Sanginov was exiting a restaurant in Dushanbe when he saw a man, plainly intoxicated, harassing another man, an innocent bystander. Mekhrubon intervened and was stabbed several times with a long knife. One of the puncture wounds came perilously close to puncturing his heart.
“After he stabbed me, I ran after him and hit him and caught him to hold for the police,” recollects Sanginov. “There was a lot of confusion when the police arrived. At first, the police were not certain what had happened.
“By the time I got to the hospital, I had lost two liters of blood, or so I was told. After I was patched up, one of the surgeons said to me, ‘Give thanks to God because he gave you a second life.’ It is like I was born a second time.”
“I was in the wrong place at the wrong time. It could have happened in any city,” he adds. (A story about the incident on another boxing site elicited this comment from a reader: “Good man right there. World would be a better place if more folk were willing to step up when it counts.”)
Sanginov first laced on a pair of gloves at age 10 and was purportedly 105-14 as an amateur. Growing up, the boxer he most admired was Roberto Duran. “Muhammad Ali will always be the greatest and [Marvin] Hagler was great too, but Duran was always my favorite,” he says.
During his absence from the ring, Sanginov married a girl from Tajikistan and became a father. His son Makhmud was born in Las Vegas and has dual citizenship. “Ideally,” he says, “I would like to have three more children. Two more boys and the last one a daughter.”
He also put on a great deal of weight. When he returned to the gym, his trainer Bones Adams was looking at a cruiserweight. But gradually the weight came off – “I had to give up one of my hobbies; I love to eat,” he says – and he will be resuming his career at 154. “Although I am the same weight as before, I feel stronger now. Before I was more of a boy, now I am a full-grown man,” says Sanginov who turned 29 in February.

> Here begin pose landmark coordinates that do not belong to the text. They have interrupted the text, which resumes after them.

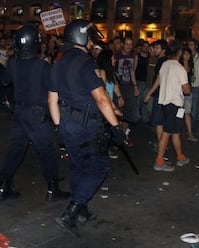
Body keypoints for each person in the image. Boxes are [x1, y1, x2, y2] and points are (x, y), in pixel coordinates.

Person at [48, 19, 126, 235]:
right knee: (98, 168)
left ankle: (81, 210)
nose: (92, 42)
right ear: (81, 37)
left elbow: (52, 100)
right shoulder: (86, 64)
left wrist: (58, 127)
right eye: (90, 37)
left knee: (78, 167)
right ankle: (71, 212)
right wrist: (116, 127)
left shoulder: (58, 63)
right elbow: (102, 99)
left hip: (66, 125)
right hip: (87, 127)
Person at [0, 24, 69, 201]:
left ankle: (3, 185)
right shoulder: (43, 66)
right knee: (48, 151)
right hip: (37, 114)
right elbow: (54, 89)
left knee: (16, 149)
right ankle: (53, 189)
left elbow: (5, 81)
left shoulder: (13, 64)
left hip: (19, 113)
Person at [152, 40, 191, 172]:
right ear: (179, 52)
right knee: (167, 132)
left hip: (164, 103)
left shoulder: (164, 65)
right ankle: (159, 161)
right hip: (175, 104)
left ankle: (180, 157)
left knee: (175, 131)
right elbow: (187, 90)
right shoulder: (180, 68)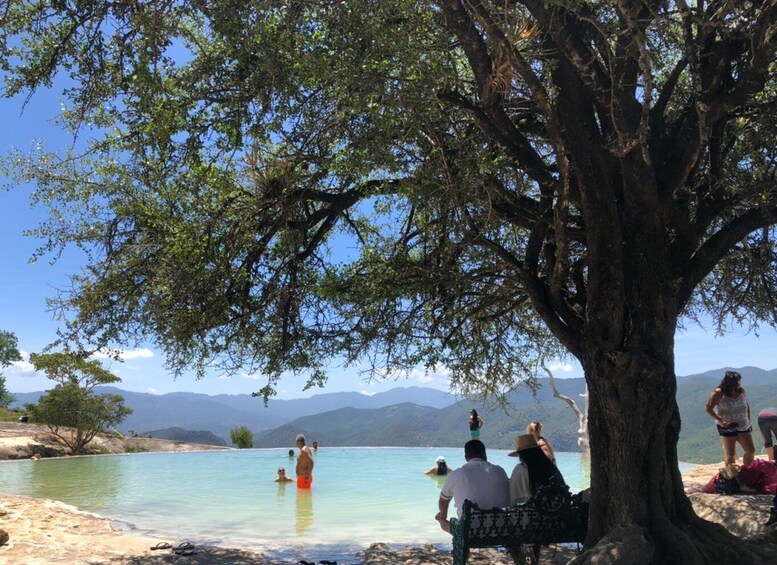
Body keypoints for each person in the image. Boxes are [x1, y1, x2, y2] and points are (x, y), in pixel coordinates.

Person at [507, 433, 568, 564]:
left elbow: (513, 499)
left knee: (519, 518)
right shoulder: (551, 468)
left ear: (522, 455)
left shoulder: (521, 470)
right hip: (556, 524)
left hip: (533, 525)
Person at [435, 439, 509, 534]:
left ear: (466, 457)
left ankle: (441, 520)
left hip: (470, 533)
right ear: (484, 454)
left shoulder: (455, 475)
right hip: (501, 530)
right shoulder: (500, 471)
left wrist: (443, 515)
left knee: (442, 520)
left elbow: (443, 501)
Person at [705, 371, 755, 466]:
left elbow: (746, 406)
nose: (740, 382)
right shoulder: (719, 393)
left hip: (743, 425)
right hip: (727, 426)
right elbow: (708, 408)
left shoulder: (741, 391)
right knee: (730, 454)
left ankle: (747, 471)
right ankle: (732, 477)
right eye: (739, 381)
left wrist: (748, 420)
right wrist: (721, 420)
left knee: (750, 450)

He has a lot of rust to shed. Because of all those early knockouts, he has answered the bell for only eight rounds in the last four years. Concordantly, his comeback fight on Saturday could be described as a soft re-awakening. Sanginov’s opponent Mahonri Montes, an 18-year pro from Mexico, has a decent record (36-10-2, 25 KOs) but has been relatively inactive and is only 1-3-1 in his last five. Their match at Thunder Studios in Long Beach, California, is slated for eight rounds.
On May 10, Ardreal Holmes (17-0) faces Erickson Lubin (26-2) on a ProBox card in Kissimmee, Florida. It’s an IBF super welterweight title eliminator, meaning that the winner (in theory) will proceed directly to a world title fight.
Sanginov will be watching closely. He and Holmes were scheduled to meet in March of 2022 in the main event of a ShoBox card on Showtime. That match fell out when Sanginov suffered an ankle injury in sparring.
If not for a twist of fate, that may have been Mekhrubon Sanginov in that IBF eliminator, rather than Ardreal Holmes. We will never know, but one thing we do know is that Mekhrubon’s world title aspirations were too strong to be ruined by a knife-wielding bully.